Dataset records:

▼

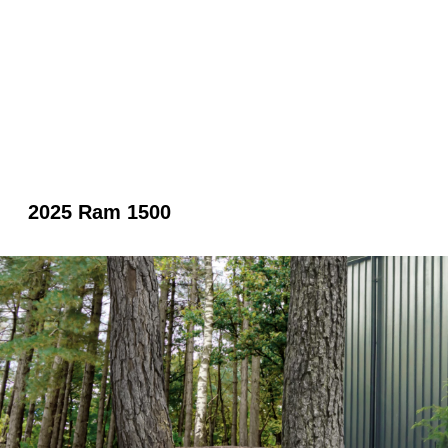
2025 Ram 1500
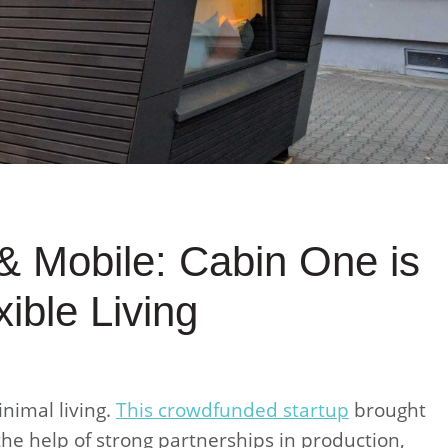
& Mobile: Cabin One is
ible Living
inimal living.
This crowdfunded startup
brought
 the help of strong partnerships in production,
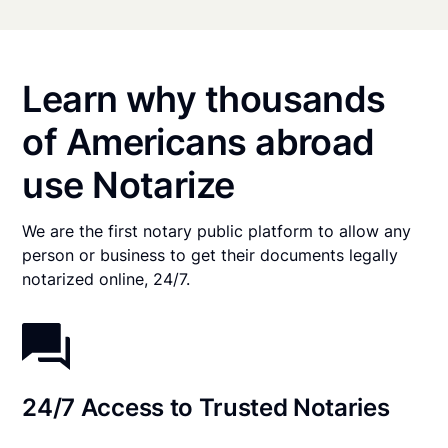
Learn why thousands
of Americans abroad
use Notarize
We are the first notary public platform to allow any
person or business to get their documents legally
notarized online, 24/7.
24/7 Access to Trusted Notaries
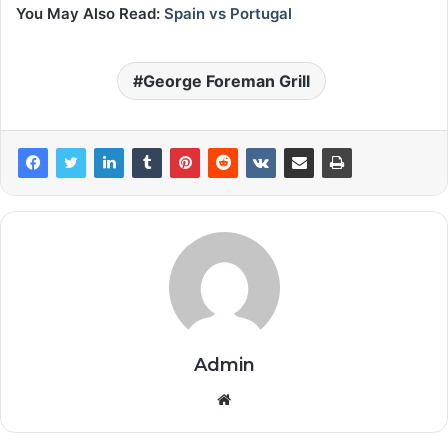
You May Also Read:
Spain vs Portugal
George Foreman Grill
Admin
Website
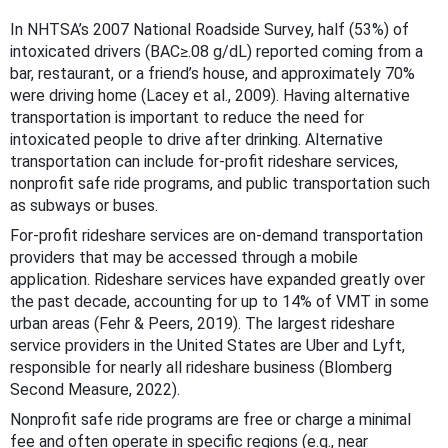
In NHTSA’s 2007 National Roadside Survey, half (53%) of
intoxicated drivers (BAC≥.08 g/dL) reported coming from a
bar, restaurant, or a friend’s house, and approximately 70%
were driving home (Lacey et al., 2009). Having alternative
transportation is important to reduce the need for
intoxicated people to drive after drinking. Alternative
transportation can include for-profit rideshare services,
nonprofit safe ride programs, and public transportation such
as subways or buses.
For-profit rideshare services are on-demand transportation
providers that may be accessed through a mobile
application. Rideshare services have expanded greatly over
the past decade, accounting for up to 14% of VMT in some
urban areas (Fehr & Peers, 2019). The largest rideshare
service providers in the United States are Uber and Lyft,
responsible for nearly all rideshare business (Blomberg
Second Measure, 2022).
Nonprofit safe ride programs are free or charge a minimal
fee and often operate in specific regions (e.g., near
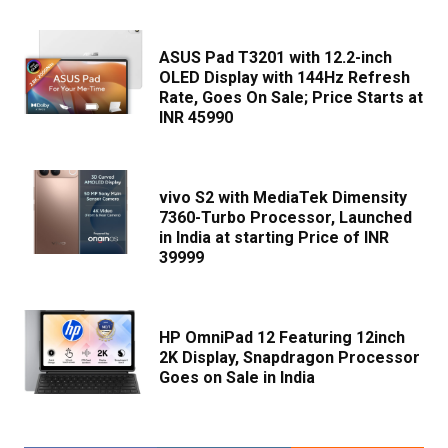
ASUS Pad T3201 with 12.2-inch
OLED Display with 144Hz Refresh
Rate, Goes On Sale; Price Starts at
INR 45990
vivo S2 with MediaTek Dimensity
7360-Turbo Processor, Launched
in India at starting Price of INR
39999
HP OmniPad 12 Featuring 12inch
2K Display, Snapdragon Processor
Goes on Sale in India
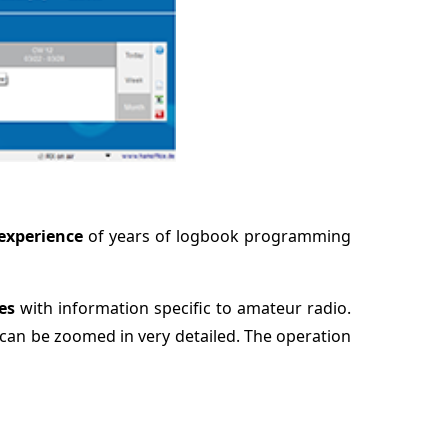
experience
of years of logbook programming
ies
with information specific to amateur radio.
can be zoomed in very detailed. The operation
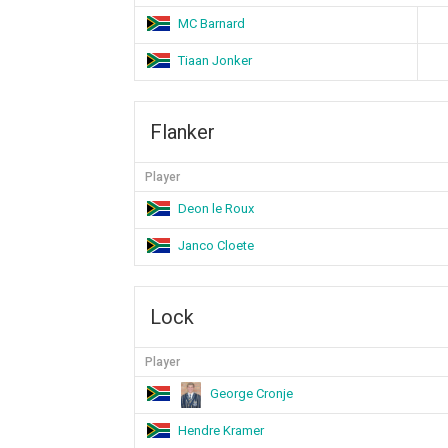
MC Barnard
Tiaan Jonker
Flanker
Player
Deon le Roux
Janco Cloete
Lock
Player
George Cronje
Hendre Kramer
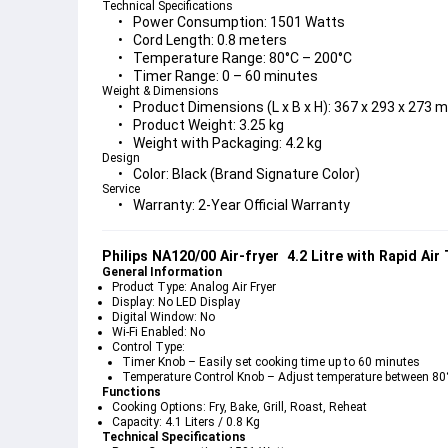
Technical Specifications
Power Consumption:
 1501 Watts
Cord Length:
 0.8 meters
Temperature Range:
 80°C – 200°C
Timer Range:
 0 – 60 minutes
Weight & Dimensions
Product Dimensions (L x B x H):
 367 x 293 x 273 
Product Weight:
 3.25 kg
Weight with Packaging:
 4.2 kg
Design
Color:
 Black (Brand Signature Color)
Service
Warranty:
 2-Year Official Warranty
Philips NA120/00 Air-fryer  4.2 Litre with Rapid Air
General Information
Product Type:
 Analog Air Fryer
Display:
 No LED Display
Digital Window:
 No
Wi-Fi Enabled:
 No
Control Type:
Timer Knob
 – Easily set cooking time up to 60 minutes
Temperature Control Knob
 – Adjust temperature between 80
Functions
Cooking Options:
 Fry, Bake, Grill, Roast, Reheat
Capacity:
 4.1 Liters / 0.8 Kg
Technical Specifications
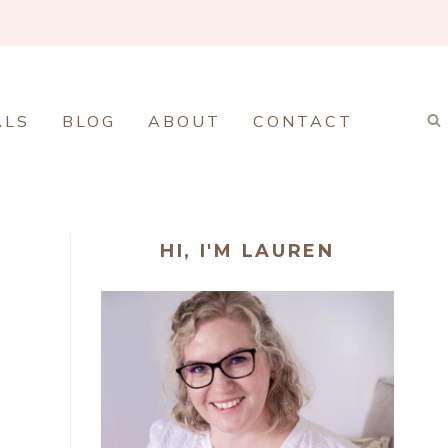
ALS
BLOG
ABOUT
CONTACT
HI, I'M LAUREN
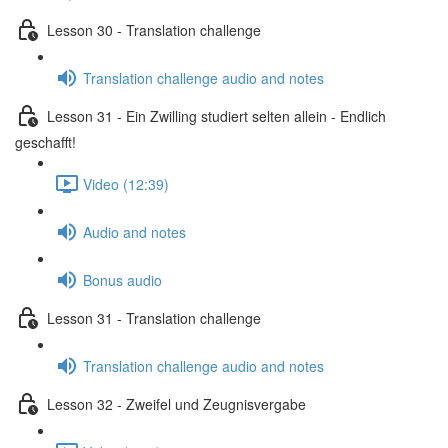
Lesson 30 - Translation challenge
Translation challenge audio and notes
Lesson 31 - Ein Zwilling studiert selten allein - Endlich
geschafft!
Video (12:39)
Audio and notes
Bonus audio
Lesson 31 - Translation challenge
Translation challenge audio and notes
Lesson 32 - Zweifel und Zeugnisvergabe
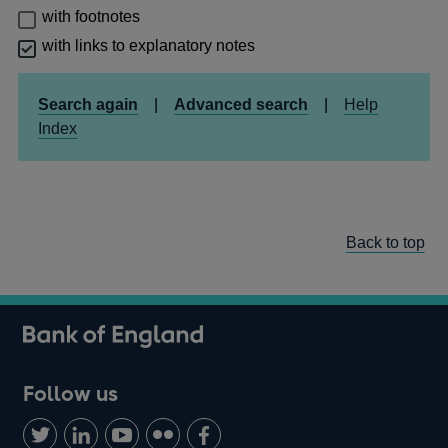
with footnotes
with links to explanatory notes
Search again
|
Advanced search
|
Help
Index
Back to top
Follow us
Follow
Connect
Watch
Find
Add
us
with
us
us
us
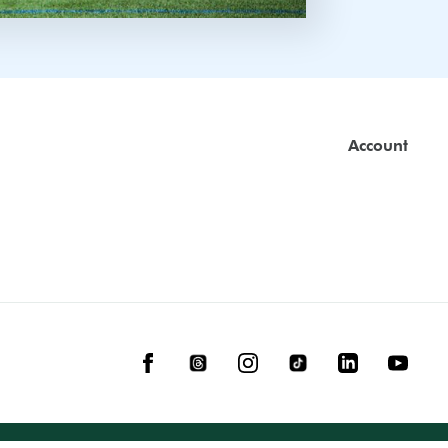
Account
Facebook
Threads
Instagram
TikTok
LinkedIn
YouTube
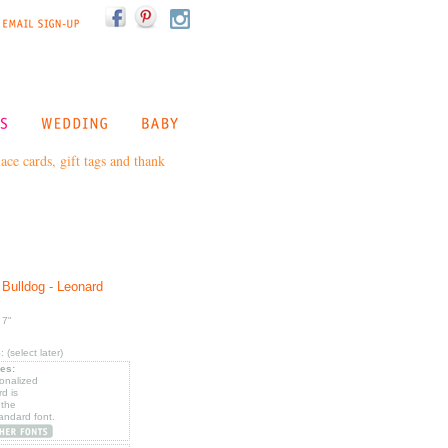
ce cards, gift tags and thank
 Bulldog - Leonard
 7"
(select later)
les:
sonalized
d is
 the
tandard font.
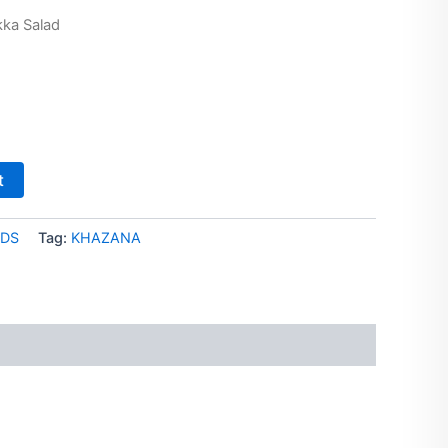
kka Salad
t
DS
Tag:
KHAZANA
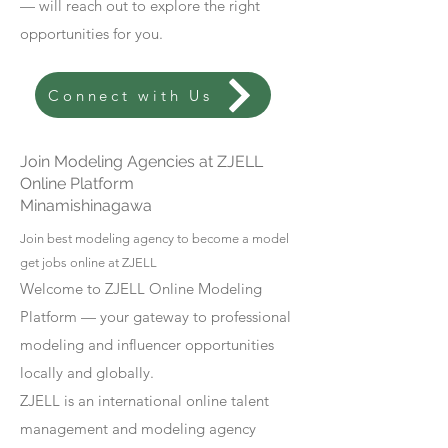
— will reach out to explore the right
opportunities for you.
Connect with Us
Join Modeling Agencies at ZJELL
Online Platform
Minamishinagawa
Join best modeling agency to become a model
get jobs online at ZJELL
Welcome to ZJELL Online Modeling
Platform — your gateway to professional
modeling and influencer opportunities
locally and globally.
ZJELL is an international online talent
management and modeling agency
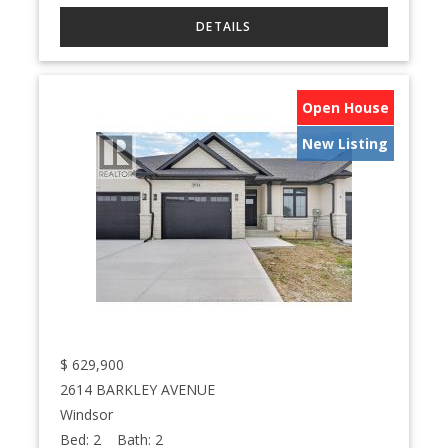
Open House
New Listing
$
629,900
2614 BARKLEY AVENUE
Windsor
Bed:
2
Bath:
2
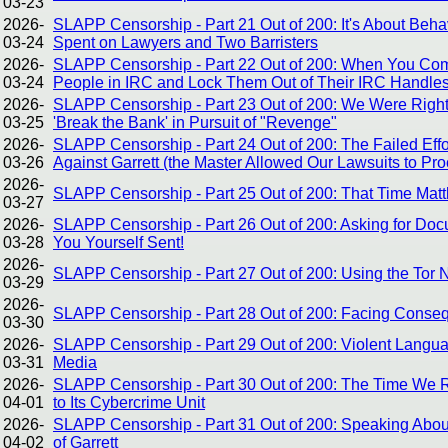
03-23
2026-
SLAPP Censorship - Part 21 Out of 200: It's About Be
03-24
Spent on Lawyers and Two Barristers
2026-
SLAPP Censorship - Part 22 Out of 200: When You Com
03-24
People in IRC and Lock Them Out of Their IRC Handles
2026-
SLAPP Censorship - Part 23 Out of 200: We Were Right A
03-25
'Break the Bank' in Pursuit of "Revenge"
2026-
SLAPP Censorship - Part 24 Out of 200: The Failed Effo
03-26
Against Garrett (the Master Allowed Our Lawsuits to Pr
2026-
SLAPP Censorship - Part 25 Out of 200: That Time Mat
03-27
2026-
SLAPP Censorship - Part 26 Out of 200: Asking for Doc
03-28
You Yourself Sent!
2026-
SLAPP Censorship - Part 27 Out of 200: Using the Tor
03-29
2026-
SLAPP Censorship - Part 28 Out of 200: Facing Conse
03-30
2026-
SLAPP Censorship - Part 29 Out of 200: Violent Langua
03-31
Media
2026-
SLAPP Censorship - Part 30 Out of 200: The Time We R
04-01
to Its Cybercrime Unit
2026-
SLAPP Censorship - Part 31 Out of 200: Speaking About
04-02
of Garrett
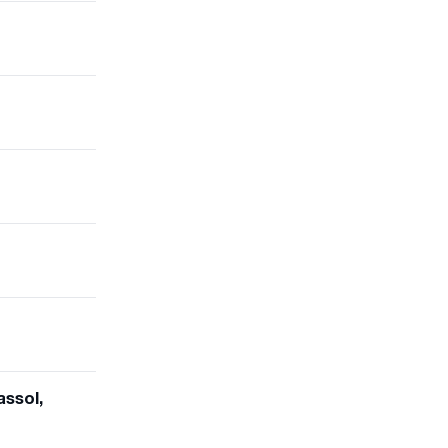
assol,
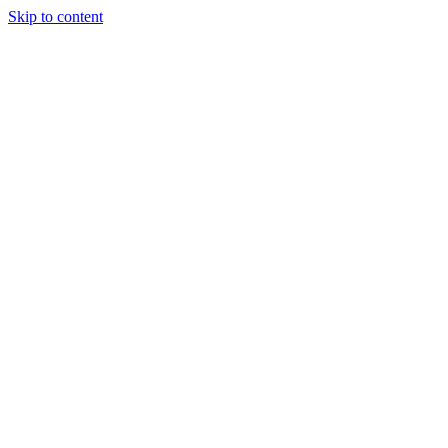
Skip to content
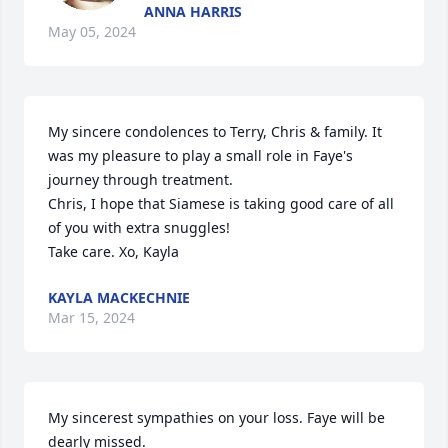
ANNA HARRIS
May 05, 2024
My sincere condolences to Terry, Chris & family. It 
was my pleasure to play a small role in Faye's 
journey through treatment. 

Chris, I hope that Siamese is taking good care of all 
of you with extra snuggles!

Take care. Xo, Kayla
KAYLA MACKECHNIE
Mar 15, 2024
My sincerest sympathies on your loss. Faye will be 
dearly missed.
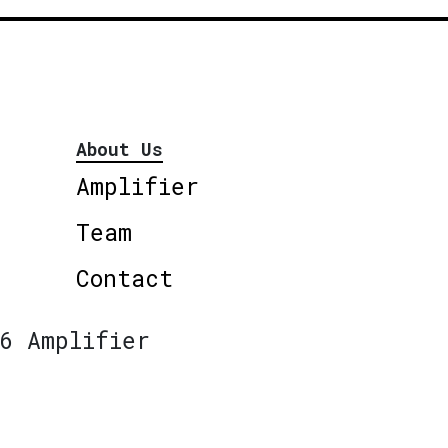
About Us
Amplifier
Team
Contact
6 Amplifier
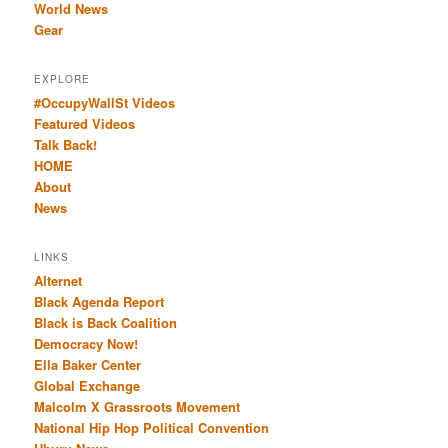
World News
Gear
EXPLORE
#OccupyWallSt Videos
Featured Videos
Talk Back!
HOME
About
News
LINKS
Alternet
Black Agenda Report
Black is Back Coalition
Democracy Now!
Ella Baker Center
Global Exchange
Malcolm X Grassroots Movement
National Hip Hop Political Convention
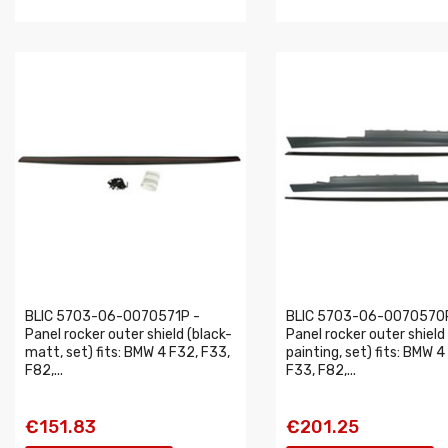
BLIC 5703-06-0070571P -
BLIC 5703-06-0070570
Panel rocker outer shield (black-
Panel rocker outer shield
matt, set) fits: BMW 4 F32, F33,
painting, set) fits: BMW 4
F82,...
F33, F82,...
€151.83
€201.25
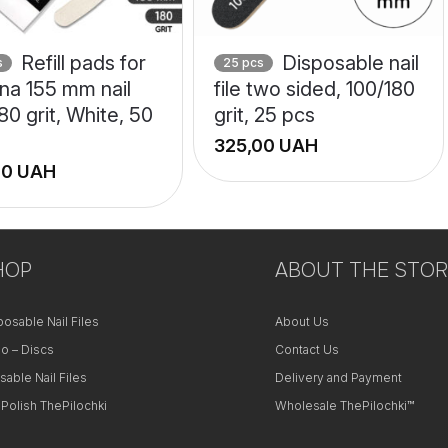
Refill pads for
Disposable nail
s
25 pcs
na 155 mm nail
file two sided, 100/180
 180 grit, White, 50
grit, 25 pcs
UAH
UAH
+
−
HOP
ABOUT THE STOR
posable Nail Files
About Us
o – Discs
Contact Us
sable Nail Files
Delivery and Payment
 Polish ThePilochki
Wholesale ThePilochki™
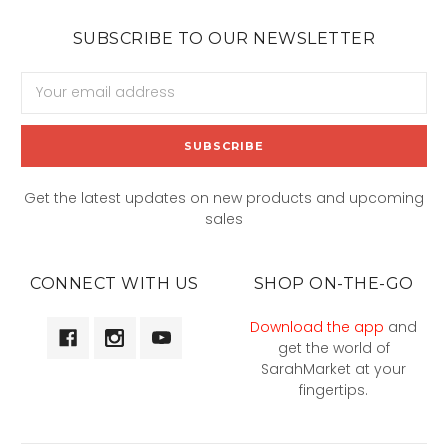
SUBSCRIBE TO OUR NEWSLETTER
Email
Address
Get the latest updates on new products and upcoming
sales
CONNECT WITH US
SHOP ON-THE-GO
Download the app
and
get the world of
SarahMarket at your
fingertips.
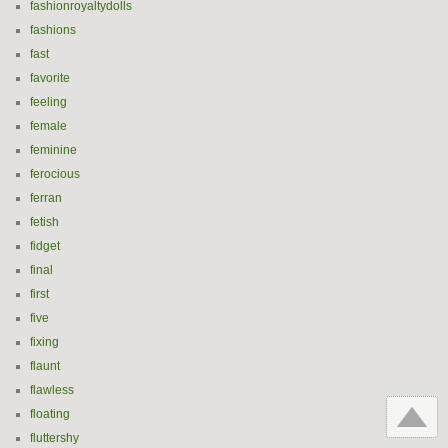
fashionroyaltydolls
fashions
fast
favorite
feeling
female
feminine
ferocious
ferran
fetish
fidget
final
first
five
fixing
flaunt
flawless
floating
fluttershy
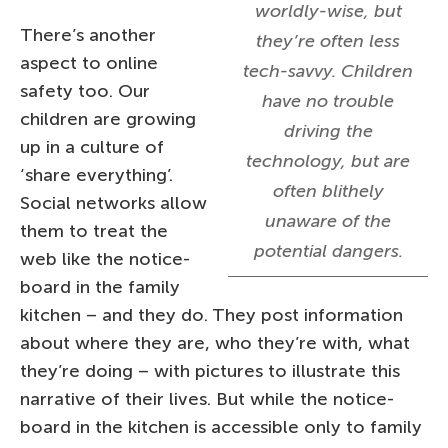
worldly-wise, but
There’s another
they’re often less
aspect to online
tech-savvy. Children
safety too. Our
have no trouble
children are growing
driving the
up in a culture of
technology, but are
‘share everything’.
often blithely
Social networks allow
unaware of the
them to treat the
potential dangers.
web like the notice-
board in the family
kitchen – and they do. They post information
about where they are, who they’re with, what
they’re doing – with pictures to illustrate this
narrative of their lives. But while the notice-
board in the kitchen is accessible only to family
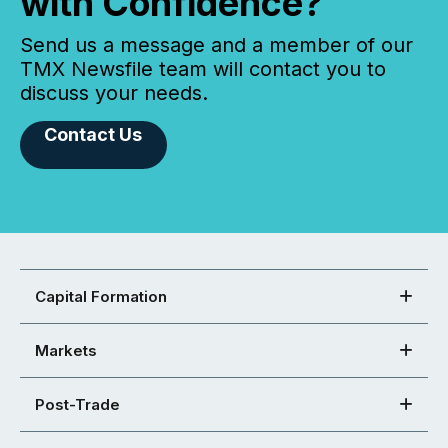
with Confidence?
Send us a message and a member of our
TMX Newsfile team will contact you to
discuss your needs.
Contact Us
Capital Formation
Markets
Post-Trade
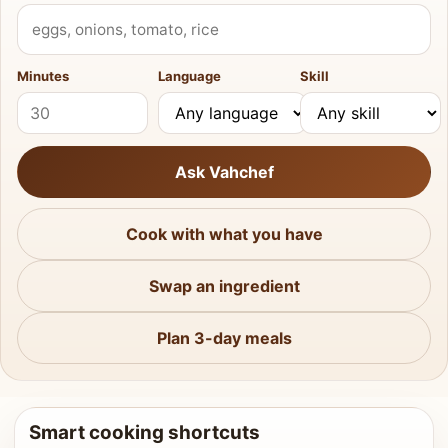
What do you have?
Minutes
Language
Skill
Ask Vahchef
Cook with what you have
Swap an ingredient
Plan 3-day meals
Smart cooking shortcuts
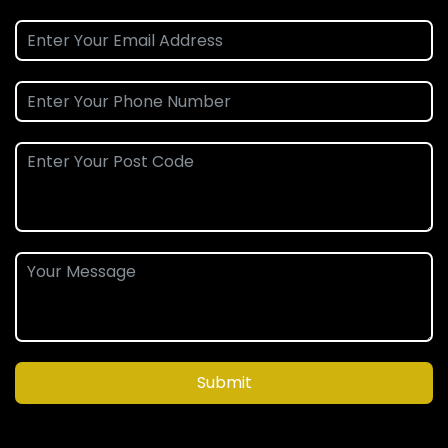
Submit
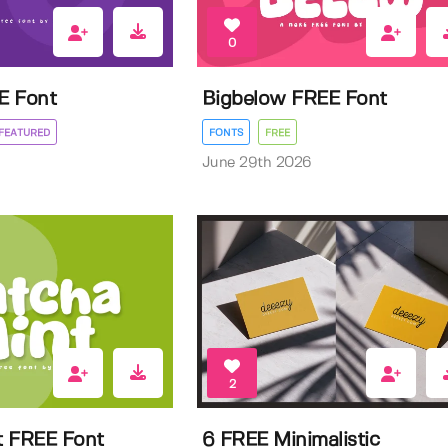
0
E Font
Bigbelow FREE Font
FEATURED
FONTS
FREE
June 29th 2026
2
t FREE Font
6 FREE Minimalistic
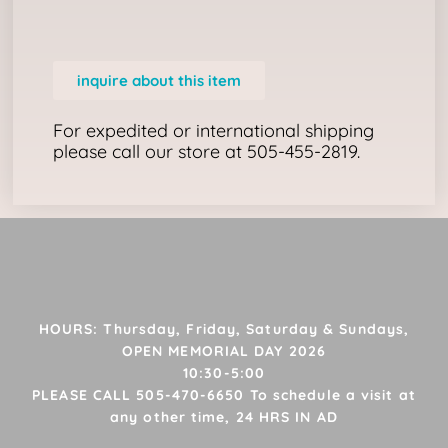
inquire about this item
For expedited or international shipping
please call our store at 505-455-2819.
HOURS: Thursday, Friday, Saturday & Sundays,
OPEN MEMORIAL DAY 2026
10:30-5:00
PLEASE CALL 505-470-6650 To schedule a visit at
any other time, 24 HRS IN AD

▲

> **Problem**
Every line that contains the string "first" should be copied from the entries.

> **Answer section**
We are the first notary public platform to allow any
first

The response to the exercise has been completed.